● **Exercise**
Write out, word for word, each line from the start of the entries through the one holding "left shoulder: (47, 66)"; omit the pictures.

※ ※ ※

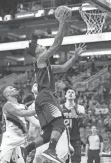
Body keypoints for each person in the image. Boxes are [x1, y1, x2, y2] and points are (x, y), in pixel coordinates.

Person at [24, 10, 86, 163]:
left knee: (48, 133)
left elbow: (64, 67)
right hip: (46, 96)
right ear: (37, 52)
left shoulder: (47, 66)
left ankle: (27, 149)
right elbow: (57, 44)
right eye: (39, 46)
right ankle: (52, 150)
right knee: (60, 124)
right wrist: (62, 22)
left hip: (42, 99)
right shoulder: (40, 59)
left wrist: (75, 56)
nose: (42, 47)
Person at [0, 86, 36, 163]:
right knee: (2, 161)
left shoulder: (23, 106)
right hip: (10, 139)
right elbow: (20, 113)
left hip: (21, 140)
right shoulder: (7, 105)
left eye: (14, 88)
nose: (14, 88)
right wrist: (38, 109)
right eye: (11, 88)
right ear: (7, 94)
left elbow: (33, 120)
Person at [61, 88, 85, 163]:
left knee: (76, 161)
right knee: (63, 160)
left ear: (75, 96)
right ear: (65, 95)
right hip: (63, 138)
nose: (70, 93)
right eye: (69, 92)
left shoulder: (80, 107)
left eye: (72, 92)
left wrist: (73, 109)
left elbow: (81, 121)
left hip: (75, 138)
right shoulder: (60, 107)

※ ※ ※

● **Reply**
Body keypoints for each person in the image. Boxes are [x1, y1, x2, y2] and points are (x, y), in pixel coordinates.

Person at [24, 10, 86, 163]:
left knee: (48, 133)
left elbow: (64, 67)
right hip: (46, 96)
right ear: (37, 52)
left shoulder: (47, 66)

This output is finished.